Целую ваши ноги, чтобы вы пожалели меня.

Оливье».

Ронсьер. 30 июля.

«Друг мой!

Благодарю за ваше письмо! Мне так нужно знать, что вы любите меня! Я пережила ужасные дни. Право, я думала, что тоже умру от горя. Горе было во мне, лежало в груди тяжелым камнем, все возрастало, давило, душило меня. Чтобы успокоить нервные припадки, случавшиеся со мной по четыре-пять раз в день, врач впрыскивал мне морфий; я от него чуть не сошла с ума, а палящая жара, которая стоит у нас, еще ухудшала мое состояние, доводила до острого возбуждения, граничившего с бредом. После сильной грозы в пятницу я немного успокоилась. Надо сказать, что со дня похорон я ни разу не плакала, и вот во время грозы, приближение которой взбудоражило меня, из глаз моих вдруг полились слезы, медленные, редкие, мелкие, жгучие. О, эти первые слезы, как от них больно! Они терзали меня, словно когтями, и горло мое так сжималось, что я не могла перевести дыхание. Потом слезы стали чаще, крупнее, стали менее жгучими. Они ручьем исторгались из глаз, и их было столько, столько, столько, что платок весь вымок и пришлось взять другой. И огромная глыба горя, казалось, размягчалась, таяла и, растаяв, вытекала.

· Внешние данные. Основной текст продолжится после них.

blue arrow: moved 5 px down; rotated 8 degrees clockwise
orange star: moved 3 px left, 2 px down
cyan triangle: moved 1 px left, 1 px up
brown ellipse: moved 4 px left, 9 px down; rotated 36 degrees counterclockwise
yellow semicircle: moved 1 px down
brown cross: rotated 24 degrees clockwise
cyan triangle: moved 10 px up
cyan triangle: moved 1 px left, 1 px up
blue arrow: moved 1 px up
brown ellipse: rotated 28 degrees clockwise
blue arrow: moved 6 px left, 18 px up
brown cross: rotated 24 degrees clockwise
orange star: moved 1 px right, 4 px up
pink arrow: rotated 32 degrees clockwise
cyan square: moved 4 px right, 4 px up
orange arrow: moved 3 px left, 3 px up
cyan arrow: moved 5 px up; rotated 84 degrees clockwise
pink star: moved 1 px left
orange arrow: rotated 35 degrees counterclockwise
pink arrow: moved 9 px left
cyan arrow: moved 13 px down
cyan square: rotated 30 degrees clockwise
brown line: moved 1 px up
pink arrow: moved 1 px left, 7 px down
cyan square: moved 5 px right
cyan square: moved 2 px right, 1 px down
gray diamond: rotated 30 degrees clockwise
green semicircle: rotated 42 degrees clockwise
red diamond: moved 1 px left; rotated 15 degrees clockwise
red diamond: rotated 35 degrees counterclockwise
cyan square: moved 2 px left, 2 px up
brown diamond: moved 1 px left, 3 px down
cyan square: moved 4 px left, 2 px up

С этой минуты я плачу с утра до вечера, и это меня спасает. Если бы я не могла плакать, в конце концов я действительно сошла бы с ума или умерла. Я тоже очень одинока. Муж разъезжает по округе, и я уговорила его брать с собою Аннету, чтобы поразвлечь и успокоить ее. Они уезжают в экипаже или верхом миль за восемь, за десять от Ронсьера, и она возвращается ко мне свежая, розовая, несмотря на свою печаль, с блеском жизни в глазах, оживленная деревенским воздухом и поездкой. Как прекрасно быть в этом возрасте! Я думаю, что мы останемся здесь еще на две-три недели, а потом, хотя август еще не кончится, возвратимся в Париж по известной вам причине.

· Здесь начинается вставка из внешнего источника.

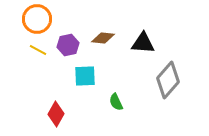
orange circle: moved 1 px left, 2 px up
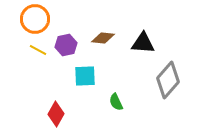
orange circle: moved 2 px left
purple hexagon: moved 2 px left
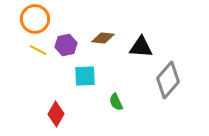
black triangle: moved 2 px left, 4 px down
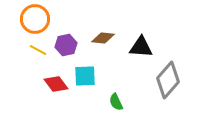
red diamond: moved 30 px up; rotated 65 degrees counterclockwise
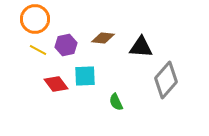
gray diamond: moved 2 px left
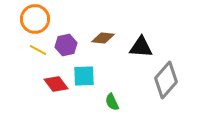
cyan square: moved 1 px left
green semicircle: moved 4 px left
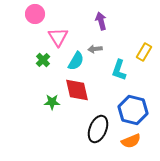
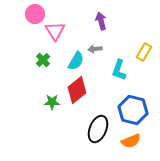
pink triangle: moved 3 px left, 6 px up
red diamond: rotated 64 degrees clockwise
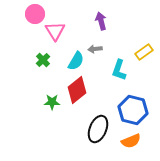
yellow rectangle: rotated 24 degrees clockwise
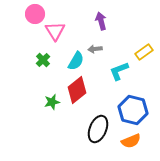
cyan L-shape: moved 1 px down; rotated 50 degrees clockwise
green star: rotated 14 degrees counterclockwise
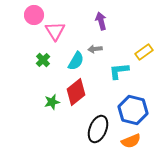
pink circle: moved 1 px left, 1 px down
cyan L-shape: rotated 15 degrees clockwise
red diamond: moved 1 px left, 2 px down
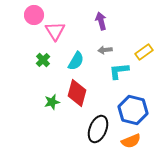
gray arrow: moved 10 px right, 1 px down
red diamond: moved 1 px right, 1 px down; rotated 36 degrees counterclockwise
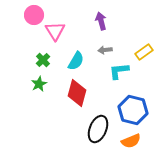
green star: moved 13 px left, 18 px up; rotated 14 degrees counterclockwise
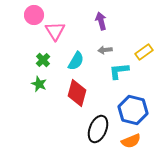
green star: rotated 21 degrees counterclockwise
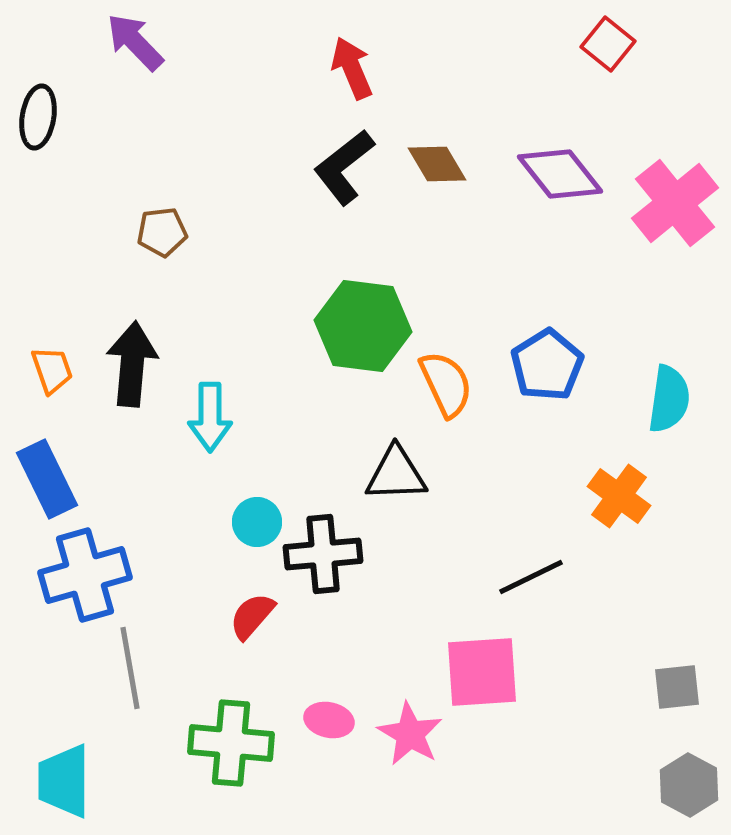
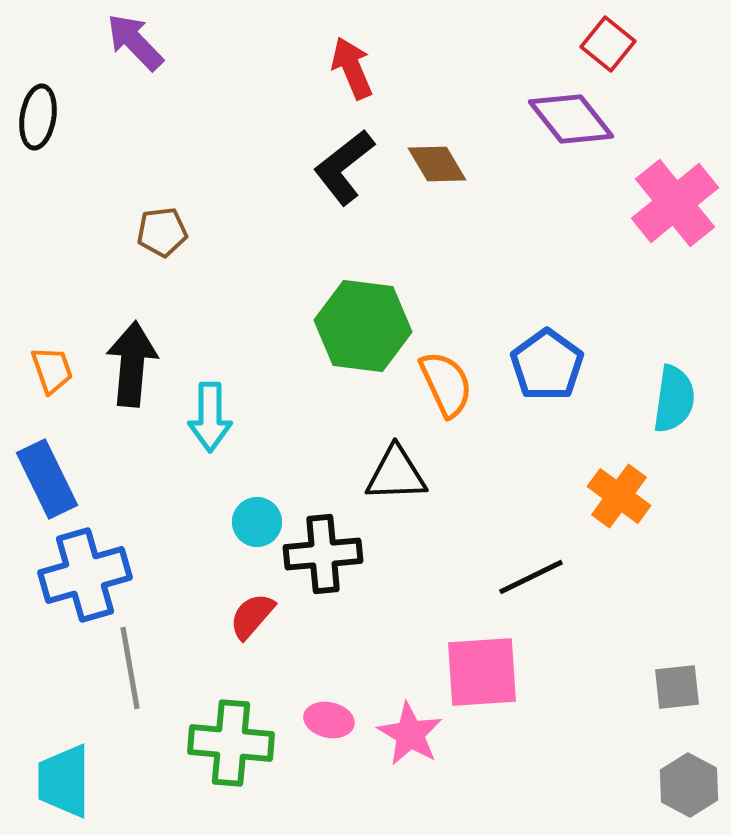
purple diamond: moved 11 px right, 55 px up
blue pentagon: rotated 4 degrees counterclockwise
cyan semicircle: moved 5 px right
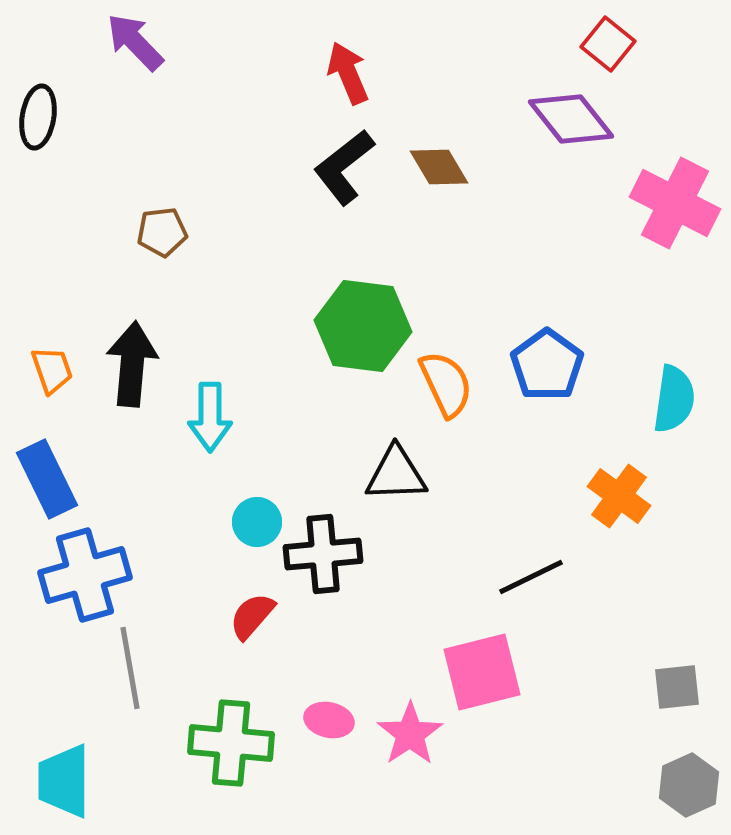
red arrow: moved 4 px left, 5 px down
brown diamond: moved 2 px right, 3 px down
pink cross: rotated 24 degrees counterclockwise
pink square: rotated 10 degrees counterclockwise
pink star: rotated 8 degrees clockwise
gray hexagon: rotated 8 degrees clockwise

Посылаю вам все, что осталось у меня от моего сердца,

Ани».

Париж. 4 августа.

«Не могу больше вынести, дорогой мой друг. Вы должны вернуться, иначе со мною, наверно, что-нибудь случится. Задаю себе вопрос, не болен ли я, — до того сильно во мне отвращение ко всему, что так долго я проделывал с некоторым удовольствием или с равнодушной покорностью. Прежде всего, в Париже такая жара, что по ночам чувствуешь себя, как в турецкой бане. Я встаю, изнемогая от усталости после такого сна в раскаленной печи, и час или два расхаживаю перед белым холстом с намерением что-нибудь нарисовать. Но мой ум теперь бессилен, глаз бессилен, бессильна рука. Я уже не художник!.. Этот бесплодный порыв к работе приводит меня в отчаяние. Зову натурщиц, ставлю их, но у них те же позы, жесты, та же экспрессия, что я уже писал до пресыщения, и я велю им одеваться и выставляю их за дверь. Право, я уже не способен увидеть что-нибудь новое и страдаю от этого, точно я ослеп. Что это такое? Усталость глаз или мозга, истощение способности творить или переутомление зрительного нерва? Как знать! Мне кажется, что я уже перестал совершать открытия в той области неисследованного, в которую мне дано было проникнуть. Теперь я замечаю только то, что известно всем; делаю то, что делали все плохие живописцы; зоркость и наблюдательность теперь у меня не выше, чем у любого пошляка. Бывало, еще совсем недавно, количество новых тем казалось мне беспредельным, и я располагал такими разнообразными способами для их выражения, что затруднялся в выборе из-за этого обилия. И вот мир представлявшихся мне сюжетов вдруг оскудел, а моя пытливость стала бессильной и бесплодной. Проходящие мимо люди уже лишены для меня смысла; я не нахожу больше во всяком человеческом существе того характера и того вкуса, которые так любил распознавать и делать видимым для всех. Однако я думаю, что мог бы написать прекрасный портрет вашей дочери. Не потому ли, что вы так схожи друг с другом, я и смешиваю вас воедино в моих мыслях? Да, может быть.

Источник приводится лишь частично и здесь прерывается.